Says the issue will be addressed; labels reports of vote expected on new farm bill as 'misleading'
The office of House Majority Leader Eric Cantor (R-Va.) confirm his remarks on the issue of post-election action on the issue of the farm bill were misread by many. Comments last week by House Majority Leader Eric Cantor (R-Va.) that the "issue" of the farm bill would be addressed by the House during the post-election, lame-duck session were not a commitment to bring the bill approved by the House Ag Committee to the floor for a vote, a spokesperson for Cantor told the Washington publication Bureau of National Affairs (BNA).

What he said. Campaigning in Idaho last week, Cantor said that he was "committed to bring the issue to the floor and then to see a way forward so we can get the votes to pass (a bill)."

The reports of that comment even prompted Senate Ag Committee Chairwoman Debbie Stabenow (D-Mich.) to issue a statement hailing the plan to bring the House Ag Committee farm bill to a vote.

However, a spokeswoman from Cantor's office, Megan Whittemore, told BNA in an email that the take on the comment that it was a commitment to vote on the Ag panel bill was "misleading." Whettemore said, "All he said was we'd address the issue. Never committed to a specific vote."

Comments: This was the reading several sources gave after the Cantor comment last week so it is not surprising to see the confirmation of this by Cantor's office. As we noted when the news first broke, it really didn't alter or further clarify the farm bill finish line. And this makes clear that this take on his remarks were on the mark.

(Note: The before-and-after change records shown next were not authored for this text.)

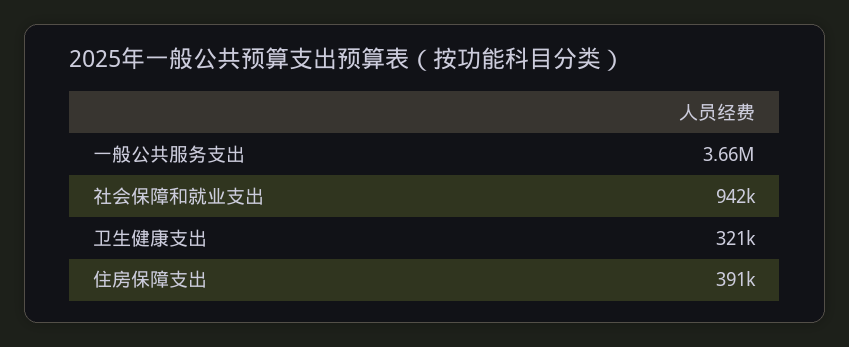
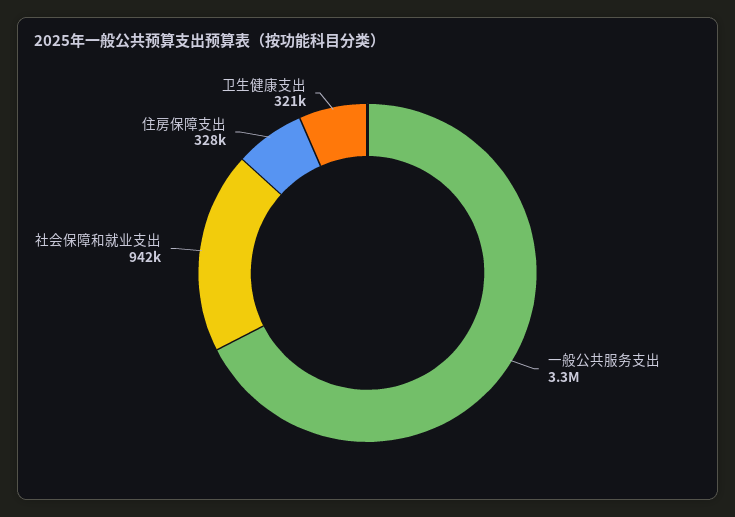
  {
-   "一般公共服务支出": 3660000,
+   "一般公共服务支出": 3300000,
    "社会保障和就业支出": 942000,
    "卫生健康支出": 321000,
-   "住房保障支出": 391000
+   "住房保障支出": 328000
  }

Now the attention will be on how long of an extension of the 2008 Farm Bill is in the cards. That timeline may provide as much signal as anything on how long lawmakers expect the farm bill process to take. If the extension is relatively short in duration, that signals the two chambers believe they are closer than many think on a new farm bill. However, sources continue to signal that little work on the package and/or ironing out differences has taken place as the election has drawn closer and closer and the arrival of Sandy has further made that a reality.